This blog curates the voices of the Division of Psychoanalysis
(39) of the American Psychological Association. John Valenzuela (firstname.lastname@example.org
), submits this post.
Last week, when Tiger Woods won his second tournament of the year with one of the most incredible shots of his career, I cursed in a language I don’t usually speak. “He’s $#$@ back, $%$#$ @#$#!” Tiger Woods’ star has been on the rise since he was three years old, but his story is archetypal.
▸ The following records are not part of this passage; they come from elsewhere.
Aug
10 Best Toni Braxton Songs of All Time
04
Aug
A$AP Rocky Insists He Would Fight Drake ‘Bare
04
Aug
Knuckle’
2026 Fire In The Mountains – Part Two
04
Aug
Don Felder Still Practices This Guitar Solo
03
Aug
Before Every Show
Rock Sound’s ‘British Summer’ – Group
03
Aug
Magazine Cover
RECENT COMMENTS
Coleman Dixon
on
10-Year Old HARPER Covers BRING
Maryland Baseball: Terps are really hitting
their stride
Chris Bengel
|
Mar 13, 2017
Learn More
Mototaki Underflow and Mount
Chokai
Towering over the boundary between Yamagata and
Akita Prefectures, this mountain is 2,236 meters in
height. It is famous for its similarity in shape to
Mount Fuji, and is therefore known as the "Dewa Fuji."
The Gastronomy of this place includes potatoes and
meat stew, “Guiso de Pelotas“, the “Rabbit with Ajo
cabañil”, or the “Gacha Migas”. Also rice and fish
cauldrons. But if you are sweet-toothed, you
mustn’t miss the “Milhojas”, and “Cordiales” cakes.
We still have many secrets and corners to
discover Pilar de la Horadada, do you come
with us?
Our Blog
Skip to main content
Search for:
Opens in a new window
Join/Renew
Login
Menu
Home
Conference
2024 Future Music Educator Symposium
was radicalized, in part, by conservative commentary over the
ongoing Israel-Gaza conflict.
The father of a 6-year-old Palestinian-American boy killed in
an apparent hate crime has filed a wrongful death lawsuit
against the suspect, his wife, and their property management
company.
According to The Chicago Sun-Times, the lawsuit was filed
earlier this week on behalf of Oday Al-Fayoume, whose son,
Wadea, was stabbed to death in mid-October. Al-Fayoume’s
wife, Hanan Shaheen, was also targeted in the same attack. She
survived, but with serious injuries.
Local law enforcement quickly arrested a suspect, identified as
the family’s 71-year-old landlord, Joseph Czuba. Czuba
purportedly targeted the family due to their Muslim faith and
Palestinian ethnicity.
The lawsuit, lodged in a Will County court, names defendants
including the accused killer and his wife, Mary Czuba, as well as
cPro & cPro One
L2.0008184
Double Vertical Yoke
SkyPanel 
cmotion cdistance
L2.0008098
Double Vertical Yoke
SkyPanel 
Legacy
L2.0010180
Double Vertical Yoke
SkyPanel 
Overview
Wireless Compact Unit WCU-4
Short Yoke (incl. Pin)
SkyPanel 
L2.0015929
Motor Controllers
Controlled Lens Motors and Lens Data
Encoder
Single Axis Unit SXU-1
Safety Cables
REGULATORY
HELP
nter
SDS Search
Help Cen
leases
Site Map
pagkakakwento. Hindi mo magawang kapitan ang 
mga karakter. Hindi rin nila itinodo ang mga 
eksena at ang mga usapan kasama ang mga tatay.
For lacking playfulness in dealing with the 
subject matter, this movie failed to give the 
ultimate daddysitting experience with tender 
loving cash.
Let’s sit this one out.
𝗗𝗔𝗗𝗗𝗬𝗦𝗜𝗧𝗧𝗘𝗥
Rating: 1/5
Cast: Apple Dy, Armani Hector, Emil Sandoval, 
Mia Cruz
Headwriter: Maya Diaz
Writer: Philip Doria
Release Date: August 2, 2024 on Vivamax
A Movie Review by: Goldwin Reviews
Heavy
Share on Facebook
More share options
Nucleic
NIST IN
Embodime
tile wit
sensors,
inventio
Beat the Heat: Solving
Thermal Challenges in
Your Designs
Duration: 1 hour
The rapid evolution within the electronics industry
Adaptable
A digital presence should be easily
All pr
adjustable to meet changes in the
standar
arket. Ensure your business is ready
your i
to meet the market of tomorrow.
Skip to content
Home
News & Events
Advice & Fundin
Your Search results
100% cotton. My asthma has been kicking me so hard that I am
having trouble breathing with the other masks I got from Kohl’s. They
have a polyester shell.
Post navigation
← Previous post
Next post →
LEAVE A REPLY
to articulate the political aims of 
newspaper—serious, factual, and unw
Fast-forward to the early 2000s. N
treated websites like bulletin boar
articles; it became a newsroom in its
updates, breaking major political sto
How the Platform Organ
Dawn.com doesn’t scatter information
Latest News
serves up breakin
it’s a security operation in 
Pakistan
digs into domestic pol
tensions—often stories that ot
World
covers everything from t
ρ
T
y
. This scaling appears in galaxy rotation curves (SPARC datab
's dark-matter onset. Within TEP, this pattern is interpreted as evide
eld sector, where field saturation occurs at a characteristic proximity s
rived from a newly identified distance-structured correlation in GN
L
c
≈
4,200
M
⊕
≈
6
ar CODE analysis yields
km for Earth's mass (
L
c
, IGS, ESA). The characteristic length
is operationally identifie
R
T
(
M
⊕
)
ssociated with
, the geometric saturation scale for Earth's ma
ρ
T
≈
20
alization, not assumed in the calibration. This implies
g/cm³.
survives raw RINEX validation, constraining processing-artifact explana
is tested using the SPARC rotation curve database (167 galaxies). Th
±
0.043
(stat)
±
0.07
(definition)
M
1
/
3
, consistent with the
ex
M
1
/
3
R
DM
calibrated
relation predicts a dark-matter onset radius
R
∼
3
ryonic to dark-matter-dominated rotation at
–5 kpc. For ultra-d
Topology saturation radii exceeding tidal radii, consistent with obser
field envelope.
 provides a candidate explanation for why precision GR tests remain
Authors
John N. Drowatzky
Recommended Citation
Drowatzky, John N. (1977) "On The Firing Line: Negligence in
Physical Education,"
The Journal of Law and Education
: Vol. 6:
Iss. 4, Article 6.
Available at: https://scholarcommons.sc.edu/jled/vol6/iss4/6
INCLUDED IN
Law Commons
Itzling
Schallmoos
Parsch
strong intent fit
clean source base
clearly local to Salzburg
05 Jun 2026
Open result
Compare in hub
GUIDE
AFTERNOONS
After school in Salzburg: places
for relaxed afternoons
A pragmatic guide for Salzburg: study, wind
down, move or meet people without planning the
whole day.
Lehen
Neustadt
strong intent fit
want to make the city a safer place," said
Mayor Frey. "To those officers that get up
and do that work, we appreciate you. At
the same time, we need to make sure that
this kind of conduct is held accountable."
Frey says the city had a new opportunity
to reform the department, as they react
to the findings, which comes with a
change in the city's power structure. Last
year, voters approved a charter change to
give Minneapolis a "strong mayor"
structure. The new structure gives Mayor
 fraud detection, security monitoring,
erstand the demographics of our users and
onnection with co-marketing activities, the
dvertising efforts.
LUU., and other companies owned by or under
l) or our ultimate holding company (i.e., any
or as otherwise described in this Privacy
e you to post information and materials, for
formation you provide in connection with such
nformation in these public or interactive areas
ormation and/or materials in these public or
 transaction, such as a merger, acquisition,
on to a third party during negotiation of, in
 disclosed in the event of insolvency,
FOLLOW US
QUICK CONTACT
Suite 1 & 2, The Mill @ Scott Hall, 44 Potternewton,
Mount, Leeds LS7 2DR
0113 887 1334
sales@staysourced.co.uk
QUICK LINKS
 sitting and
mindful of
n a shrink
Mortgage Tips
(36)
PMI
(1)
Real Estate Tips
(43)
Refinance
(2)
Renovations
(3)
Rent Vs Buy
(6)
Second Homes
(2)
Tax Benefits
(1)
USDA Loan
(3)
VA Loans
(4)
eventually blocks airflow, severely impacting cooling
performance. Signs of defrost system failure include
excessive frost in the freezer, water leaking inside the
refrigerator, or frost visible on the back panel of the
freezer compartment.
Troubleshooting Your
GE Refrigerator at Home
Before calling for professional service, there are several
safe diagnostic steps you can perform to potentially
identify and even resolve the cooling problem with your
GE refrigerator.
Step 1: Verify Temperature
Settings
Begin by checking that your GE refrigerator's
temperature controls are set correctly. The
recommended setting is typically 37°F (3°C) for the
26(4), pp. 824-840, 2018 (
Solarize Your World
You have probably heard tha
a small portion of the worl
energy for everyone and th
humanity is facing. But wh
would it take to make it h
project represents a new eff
I have had a long relationship with Tiger ever since I was a golf shop employee in college and saw him rise from the amateurs meteorically to the pros. But in late 2009, his personal life spilled into the public and we together witnessed Tiger's star obscured behind a cloud of tears and shame. My sports hero had fallen and I was left alone to process my shock. For two years I saw him try, yet fail, to return to stardom.
He also failed to give me an opportunity to mourn my loss. I didn't judge his behavior except for the fact that I never thought he could win again, not because he didn't have the talent. I thought he couldn’t win because I didn’t think his heroic self could tolerate the public shame. It also seemed that he wanted to return to his former heroic self without acknowledging the public's feelings of loss.
Tiger had fallen, like Icarus who flew too close to the sun even though his father warned him. Perhaps Tiger fell, because his father didn’t warn him and actually encouraged him by boldly proclaiming Tiger would change the world. We can sympathize with a fallen hero if their life history challenges us to rethink our selves. Consider Muhammad Ali. Is the world ready for a challenge to reconsider our fallen sports hero as a hero with faults?
Now with two season victories and the U.S. Open next weekend, I'm forced to consider him again in my life. For better or worse, he in an attachment figure.
Sports heroes are important models in so many ways and rarely do they take the shape of a model with whom we have to acknowledge their weaknesses. They obtained their position through their strengths and through a carefully crafted image without regard for his flaws.
But now he is back on top of his game and we must assume his image makers are hard at work. Let’s reconsider him thoughtfully in the madness of the image machine. Will advertisers use a fallen hero image to sell their products? Will the public take him in again with disclosures about his personal life? In the end, I think the status quo will rule the day.
On a personal level, are we allowing him back into our lives by coming to terms with his past indiscretions and forgiving him, or will we be naive and selfish, and just want our hero back. I admit I want my hero and, ok, his flaws, but I don't want to be set up for disappointment again. So I want something more from Tiger. I want to see more reflection on his situation.
I, like many fans of Tiger Woods, admire his single-minded determination and ultimately his focus on becoming the best athlete he can be. And over the years I have lived with his scripted, one-line, thoughtless answers to most of the medias’ questions. But these answers, which he still gives, do not convey a sense of relationship with the media or with his fans. We are fans of Tiger Woods and we are going to support him again, it is time for him to give us something more than just heroic shots.
I am also an athlete, a recent sub-four-hour marathoner, a former golfer, and I am not perfect. Help me Tiger, as my sports hero and as a model, integrate my less than perfect self. If you can do this, you might live up to your father’s expectations and make a difference beyond the sports world.
At the end of the day I don’t care if he wins or loses; I do care if if my hero cares about his fans.